There are many various types of flash cables for Wired trigger, and the cable has to fit the connector. This Chinese cable and adapter stuff is inexpensive on Ebay, but Flash Zebra is one very reliable source (both reliable service and parts quality), and in particular, they provide excellent full descriptions of the parts, to know for sure which you may need. To show the connectors that I mention, I added Flash Zebra links below to typical cords showing the connector type. They have wide choices you won't find elsewhere, so buy from them, and hopefully they should forgive my links.
A TTL flash requires communication with the camera metering system, so TTL has to be on the hot shoe, or a single TTL flash can connect with a hot shoe extension cable. Otherwise a Commander capability is the only way to trigger multiple or remote iTTL flashes for digital cameras (which of course becomes a unique feature). Nikon models SB-600, SB-700, SB-800, SB-900, SB-910 and SB-R200 can work remotely with the Commander (like in two umbrellas for example). A few third party flashes (for example Yongnuo YN565EX) can work with the Commander, but this feature is relatively rare. Lower end camera models (currently D3100, D5200) do not include a commander.
If your camera model does not provide the Commander or Auto FP flash modes, then those flash features won't help (maybe on your next camera). That feature omission could make less expensive flash options be more attractive and justifiable. Nikon camera models which include the Commander also include Auto FP and FV Lock. Camera models without the Commander do not.

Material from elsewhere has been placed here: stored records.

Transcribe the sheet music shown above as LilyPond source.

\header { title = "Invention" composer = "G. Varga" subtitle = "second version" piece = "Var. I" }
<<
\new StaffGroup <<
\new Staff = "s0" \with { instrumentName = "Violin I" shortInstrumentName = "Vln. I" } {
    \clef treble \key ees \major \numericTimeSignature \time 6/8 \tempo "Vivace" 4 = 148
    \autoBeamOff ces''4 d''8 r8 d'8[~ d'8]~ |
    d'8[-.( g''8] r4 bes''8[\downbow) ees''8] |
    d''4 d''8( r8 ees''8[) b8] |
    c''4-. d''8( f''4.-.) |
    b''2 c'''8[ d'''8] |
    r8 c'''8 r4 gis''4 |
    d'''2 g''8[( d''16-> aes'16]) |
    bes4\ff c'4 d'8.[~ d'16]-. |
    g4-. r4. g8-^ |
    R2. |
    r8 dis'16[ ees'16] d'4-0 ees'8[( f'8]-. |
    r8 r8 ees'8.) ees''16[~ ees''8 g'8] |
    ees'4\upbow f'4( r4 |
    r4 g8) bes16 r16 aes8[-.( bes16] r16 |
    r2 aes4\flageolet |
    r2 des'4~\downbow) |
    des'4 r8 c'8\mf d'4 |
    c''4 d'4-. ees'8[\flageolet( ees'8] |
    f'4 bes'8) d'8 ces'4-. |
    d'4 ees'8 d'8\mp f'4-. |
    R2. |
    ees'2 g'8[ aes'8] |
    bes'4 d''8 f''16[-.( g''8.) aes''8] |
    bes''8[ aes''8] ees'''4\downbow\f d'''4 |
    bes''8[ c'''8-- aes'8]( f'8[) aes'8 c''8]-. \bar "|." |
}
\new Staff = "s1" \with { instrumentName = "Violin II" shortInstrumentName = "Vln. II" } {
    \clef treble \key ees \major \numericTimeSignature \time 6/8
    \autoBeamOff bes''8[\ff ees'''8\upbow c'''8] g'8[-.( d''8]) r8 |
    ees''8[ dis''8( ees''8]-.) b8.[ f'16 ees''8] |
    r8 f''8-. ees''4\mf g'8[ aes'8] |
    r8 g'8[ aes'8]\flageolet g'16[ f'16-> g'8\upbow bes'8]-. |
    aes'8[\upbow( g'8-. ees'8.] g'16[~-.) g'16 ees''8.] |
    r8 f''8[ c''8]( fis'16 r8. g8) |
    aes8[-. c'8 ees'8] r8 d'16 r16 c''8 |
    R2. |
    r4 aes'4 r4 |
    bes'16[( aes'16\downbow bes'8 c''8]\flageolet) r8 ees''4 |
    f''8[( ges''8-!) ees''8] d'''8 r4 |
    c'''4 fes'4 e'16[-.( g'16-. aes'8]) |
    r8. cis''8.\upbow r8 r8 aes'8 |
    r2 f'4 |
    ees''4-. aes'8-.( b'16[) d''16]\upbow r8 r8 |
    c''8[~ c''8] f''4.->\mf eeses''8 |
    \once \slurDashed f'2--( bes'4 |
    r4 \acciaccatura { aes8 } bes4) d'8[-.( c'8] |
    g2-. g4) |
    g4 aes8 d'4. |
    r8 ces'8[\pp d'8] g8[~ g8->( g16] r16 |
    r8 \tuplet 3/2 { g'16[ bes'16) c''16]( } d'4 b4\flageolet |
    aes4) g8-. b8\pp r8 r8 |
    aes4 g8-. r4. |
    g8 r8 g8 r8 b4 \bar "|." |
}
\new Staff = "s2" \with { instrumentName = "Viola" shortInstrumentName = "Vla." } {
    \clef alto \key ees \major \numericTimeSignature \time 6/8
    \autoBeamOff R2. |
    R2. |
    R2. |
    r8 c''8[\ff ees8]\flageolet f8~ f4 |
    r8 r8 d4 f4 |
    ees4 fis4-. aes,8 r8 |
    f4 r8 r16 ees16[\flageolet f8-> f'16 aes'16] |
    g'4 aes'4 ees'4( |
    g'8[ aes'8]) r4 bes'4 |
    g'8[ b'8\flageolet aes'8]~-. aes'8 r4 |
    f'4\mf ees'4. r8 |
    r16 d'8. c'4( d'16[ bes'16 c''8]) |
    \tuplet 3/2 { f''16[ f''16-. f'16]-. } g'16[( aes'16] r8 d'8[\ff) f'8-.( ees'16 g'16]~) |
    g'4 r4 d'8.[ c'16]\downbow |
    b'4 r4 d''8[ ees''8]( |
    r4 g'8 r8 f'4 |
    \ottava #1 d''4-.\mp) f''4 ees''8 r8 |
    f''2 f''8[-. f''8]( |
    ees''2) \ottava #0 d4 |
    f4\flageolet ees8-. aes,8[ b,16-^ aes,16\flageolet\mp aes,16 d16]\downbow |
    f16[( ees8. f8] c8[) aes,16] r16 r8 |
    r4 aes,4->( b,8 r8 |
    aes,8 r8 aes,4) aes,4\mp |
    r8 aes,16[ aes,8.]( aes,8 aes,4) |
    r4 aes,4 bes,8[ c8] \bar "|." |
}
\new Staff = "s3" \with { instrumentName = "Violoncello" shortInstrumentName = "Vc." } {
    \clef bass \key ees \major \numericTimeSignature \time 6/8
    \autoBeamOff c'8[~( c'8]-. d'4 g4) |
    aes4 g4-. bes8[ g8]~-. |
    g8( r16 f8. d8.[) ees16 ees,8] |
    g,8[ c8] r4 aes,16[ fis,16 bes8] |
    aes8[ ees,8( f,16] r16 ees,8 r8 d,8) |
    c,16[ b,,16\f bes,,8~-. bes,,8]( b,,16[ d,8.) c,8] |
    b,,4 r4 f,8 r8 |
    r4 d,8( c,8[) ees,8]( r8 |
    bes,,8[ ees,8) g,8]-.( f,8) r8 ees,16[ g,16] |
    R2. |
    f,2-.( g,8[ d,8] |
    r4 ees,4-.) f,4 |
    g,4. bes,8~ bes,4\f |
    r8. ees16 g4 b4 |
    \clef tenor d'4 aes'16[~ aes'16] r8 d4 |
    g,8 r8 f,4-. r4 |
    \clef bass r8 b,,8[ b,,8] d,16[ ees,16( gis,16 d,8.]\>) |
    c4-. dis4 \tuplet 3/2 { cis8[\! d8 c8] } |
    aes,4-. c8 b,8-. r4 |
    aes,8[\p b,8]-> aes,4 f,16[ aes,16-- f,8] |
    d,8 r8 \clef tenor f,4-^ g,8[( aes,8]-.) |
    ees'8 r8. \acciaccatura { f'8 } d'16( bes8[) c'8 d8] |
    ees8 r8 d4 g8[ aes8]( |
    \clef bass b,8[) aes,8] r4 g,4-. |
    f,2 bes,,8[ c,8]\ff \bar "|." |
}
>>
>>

Opinion: In fixed situations (umbrellas, etc), I mostly use manual flash (and a hand held flash meter if multiple flash units). However, it seems obvious that indoors, everyone needs a good hot shoe TTL bounce flash (for example, to keep up with quick kids, or to do the walk-around pictures at the birthday party). And sadly, many of us need a kick in the rear to start thinking about getting better flash pictures (which bounce is). It is easy enough for anyone. For a Nikon camera, I don't necessarily imply Nikon brand flash, but my thinking is that the SB-700 is an easy choice today - especially true if you have a camera model described as "higher than low end", which can use the Wireless Commander/Remote and Auto FP HSS features the SB-700 provides. Higher price cameras like D90, D300, D7000 and up have these features too, but lower price cameras like D60 and D3100 and D5200 do not (no Commander, no Auto FP mode). The SB-700 is pricey, and its features may be overkill if you only use hot shoe direct flash aimed straight ahead (however it does also offer GN Mode, really useful for direct flash). But TTL flash mode is something essential, features you can really use, all the time. It can do walk-around TTL bounce, like at parties or to follow kids playing. It can also do manual flash mode, and has a great SU-4 slave mode that works wirelessly off-camera, like in umbrellas. The SB-700 also works as a wireless remote with the Commander (and if you have a Commander, you do want to see this feature). It should do anything you need a flash to do. I use a couple of similar but discontinued SB-800, about ten years old now, and they have been absolutely wonderful. But if you will never bother to investigate and use these better features, then a lot less flash might suit you too. But flash really is pretty easy - and never learning flash would be a real shame.